##### Текст для разбора #####

По мнению известного нашего культуролога Л. Б. Переверзева, в культуре любого цивилизованного общества
фольклорное и академическое ("высокое", профессиональное) начала составляют два полюса. Поэтому
и понять их легче всего через антитезу:
Фольклорный тип / Академический тип
Дилетантизм / Профессионализм
Импровизация / Композиция
Анонимность / Авторское творчество
Стихийность / Институализация (система образования, жесткие рамки)
Включение в быт / Выделение в особую сферу
И так далее. Когда Леонид Борисович предложил участникам фольклорного семинара самим дополнить эту схему,
она разрослась по крайней мере в четыре раза.
Переверзев обратил внимание и на одно принципиально новое явление, с которым пришлось столкнуться
искусствоведам XX столетия. Это — процесс фольклоризации бытовой музыки в Северной Америке и Европе. В
доджазовую эпоху та музыка, с которой горожанин сталкивался в быту — на танцах, в кафе, на свадьбе, —
создавалась профессиональными, прошедшими определенную академическую школу музыкантами. С джазом в
нее ворвался негритянский фольклор (а затем и "белый" сельский фольклор — кантри), исполняемый
людьми, часто не имеющими никакого музыкального образования, не знающими даже нот. Мало того, стоило
какой-то школе джаза обрасти более или менее прочными канонами и заявить претензии на респектабельный
академизм, как она немедленно смывалась очередной фольклорной волной. И наконец, с пятидесятых годов
появился рок — принципиально новая модель молодежной музыки...

##### Исходные записи #####

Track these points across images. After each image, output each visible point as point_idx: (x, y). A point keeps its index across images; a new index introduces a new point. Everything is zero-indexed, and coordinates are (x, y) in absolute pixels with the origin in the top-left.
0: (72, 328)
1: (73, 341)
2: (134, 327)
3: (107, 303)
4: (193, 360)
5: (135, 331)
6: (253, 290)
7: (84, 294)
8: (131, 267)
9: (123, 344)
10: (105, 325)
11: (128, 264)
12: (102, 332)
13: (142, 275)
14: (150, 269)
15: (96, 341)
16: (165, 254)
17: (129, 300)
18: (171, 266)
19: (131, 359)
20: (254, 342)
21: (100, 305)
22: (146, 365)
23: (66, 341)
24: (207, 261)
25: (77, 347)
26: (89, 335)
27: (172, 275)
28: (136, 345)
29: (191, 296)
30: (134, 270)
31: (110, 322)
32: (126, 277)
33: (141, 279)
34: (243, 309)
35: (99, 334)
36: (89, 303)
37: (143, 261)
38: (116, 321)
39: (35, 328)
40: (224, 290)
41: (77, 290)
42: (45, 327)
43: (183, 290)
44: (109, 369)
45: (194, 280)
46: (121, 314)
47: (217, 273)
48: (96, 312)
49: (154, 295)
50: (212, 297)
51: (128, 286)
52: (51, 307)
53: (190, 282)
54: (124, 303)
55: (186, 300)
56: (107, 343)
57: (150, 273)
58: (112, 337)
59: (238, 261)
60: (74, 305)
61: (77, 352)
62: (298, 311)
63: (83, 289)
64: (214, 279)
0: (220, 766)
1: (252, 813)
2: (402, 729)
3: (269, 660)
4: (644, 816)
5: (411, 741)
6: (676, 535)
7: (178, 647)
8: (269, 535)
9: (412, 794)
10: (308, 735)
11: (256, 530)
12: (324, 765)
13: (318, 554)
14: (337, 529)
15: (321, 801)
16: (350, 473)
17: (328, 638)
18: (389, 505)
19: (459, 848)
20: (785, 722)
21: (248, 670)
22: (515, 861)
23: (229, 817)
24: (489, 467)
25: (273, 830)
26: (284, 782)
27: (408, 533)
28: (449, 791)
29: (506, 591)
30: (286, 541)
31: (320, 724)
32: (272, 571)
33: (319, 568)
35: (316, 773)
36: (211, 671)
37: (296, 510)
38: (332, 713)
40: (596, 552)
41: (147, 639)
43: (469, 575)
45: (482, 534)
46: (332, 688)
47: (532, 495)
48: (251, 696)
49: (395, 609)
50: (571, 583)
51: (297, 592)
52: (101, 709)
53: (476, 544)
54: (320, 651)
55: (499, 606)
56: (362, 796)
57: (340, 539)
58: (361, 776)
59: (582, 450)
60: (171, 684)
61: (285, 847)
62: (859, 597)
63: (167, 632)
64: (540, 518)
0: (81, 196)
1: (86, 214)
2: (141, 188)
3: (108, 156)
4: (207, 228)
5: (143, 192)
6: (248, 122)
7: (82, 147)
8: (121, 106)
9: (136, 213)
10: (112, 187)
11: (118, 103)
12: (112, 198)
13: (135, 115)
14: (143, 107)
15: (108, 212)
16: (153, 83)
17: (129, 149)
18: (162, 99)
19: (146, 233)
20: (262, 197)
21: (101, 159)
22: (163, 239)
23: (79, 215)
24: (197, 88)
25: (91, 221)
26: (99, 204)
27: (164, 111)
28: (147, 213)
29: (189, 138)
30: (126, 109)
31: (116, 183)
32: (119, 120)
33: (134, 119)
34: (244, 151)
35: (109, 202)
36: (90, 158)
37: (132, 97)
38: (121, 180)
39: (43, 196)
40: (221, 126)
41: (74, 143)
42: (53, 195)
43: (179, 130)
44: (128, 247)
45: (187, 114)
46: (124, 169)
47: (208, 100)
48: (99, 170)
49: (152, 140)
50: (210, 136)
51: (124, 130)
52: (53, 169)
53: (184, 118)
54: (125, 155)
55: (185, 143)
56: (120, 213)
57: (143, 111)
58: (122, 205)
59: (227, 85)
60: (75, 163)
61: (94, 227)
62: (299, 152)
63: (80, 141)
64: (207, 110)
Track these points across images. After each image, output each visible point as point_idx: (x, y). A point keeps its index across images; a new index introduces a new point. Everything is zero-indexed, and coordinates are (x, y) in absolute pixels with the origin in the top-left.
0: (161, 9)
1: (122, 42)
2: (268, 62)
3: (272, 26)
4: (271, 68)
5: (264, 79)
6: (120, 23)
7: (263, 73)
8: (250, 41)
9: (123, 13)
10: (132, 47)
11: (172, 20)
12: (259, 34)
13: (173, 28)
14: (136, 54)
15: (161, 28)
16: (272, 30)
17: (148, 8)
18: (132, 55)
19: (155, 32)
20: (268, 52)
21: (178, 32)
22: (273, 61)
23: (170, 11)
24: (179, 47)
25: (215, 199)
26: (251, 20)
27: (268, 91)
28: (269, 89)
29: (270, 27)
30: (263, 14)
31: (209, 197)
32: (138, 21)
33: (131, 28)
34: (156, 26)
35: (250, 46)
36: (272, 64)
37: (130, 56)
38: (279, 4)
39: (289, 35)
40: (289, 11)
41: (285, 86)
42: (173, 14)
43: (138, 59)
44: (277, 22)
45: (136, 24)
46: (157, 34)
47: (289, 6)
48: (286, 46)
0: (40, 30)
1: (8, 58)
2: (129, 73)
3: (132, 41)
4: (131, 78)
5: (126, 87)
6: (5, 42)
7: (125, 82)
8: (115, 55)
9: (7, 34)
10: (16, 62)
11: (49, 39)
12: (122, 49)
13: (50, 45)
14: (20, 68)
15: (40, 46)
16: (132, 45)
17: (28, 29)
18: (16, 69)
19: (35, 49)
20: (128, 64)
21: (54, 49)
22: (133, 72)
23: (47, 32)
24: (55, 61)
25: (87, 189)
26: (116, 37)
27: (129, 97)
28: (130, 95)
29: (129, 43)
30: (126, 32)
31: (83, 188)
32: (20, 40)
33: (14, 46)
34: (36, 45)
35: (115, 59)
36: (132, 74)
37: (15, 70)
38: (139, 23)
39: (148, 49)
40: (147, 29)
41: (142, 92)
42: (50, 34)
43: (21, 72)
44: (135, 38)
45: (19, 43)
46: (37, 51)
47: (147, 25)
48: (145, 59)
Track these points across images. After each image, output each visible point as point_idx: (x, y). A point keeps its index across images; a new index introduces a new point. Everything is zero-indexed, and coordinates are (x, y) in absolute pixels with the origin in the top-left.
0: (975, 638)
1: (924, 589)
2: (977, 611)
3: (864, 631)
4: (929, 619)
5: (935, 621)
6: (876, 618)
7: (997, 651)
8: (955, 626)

#####

### Поставленная задача 1
Воспроизведите дословно фрагмент текста о фольклорном и академическом началах культуры, начиная со слов «По мнению известного» и заканчивая словами «в четыре раза.».
### Поставленная задача 2
Перепишите без изменений строки записей, начиная с самого начала записей и заканчивая строкой, содержащей «24: (207, 261)», включительно.
Текст и записи между собой никак не связаны.

### Результат 1
По мнению известного нашего культуролога Л. Б. Переверзева, в культуре любого цивилизованного общества
фольклорное и академическое ("высокое", профессиональное) начала составляют два полюса. Поэтому
и понять их легче всего через антитезу:
Фольклорный тип / Академический тип
Дилетантизм / Профессионализм
Импровизация / Композиция
Анонимность / Авторское творчество
Стихийность / Институализация (система образования, жесткие рамки)
Включение в быт / Выделение в особую сферу
И так далее. Когда Леонид Борисович предложил участникам фольклорного семинара самим дополнить эту схему,
она разрослась по крайней мере в четыре раза.

### Результат 2
Track these points across images. After each image, output each visible point as point_idx: (x, y). A point keeps its index across images; a new index introduces a new point. Everything is zero-indexed, and coordinates are (x, y) in absolute pixels with the origin in the top-left.
0: (72, 328)
1: (73, 341)
2: (134, 327)
3: (107, 303)
4: (193, 360)
5: (135, 331)
6: (253, 290)
7: (84, 294)
8: (131, 267)
9: (123, 344)
10: (105, 325)
11: (128, 264)
12: (102, 332)
13: (142, 275)
14: (150, 269)
15: (96, 341)
16: (165, 254)
17: (129, 300)
18: (171, 266)
19: (131, 359)
20: (254, 342)
21: (100, 305)
22: (146, 365)
23: (66, 341)
24: (207, 261)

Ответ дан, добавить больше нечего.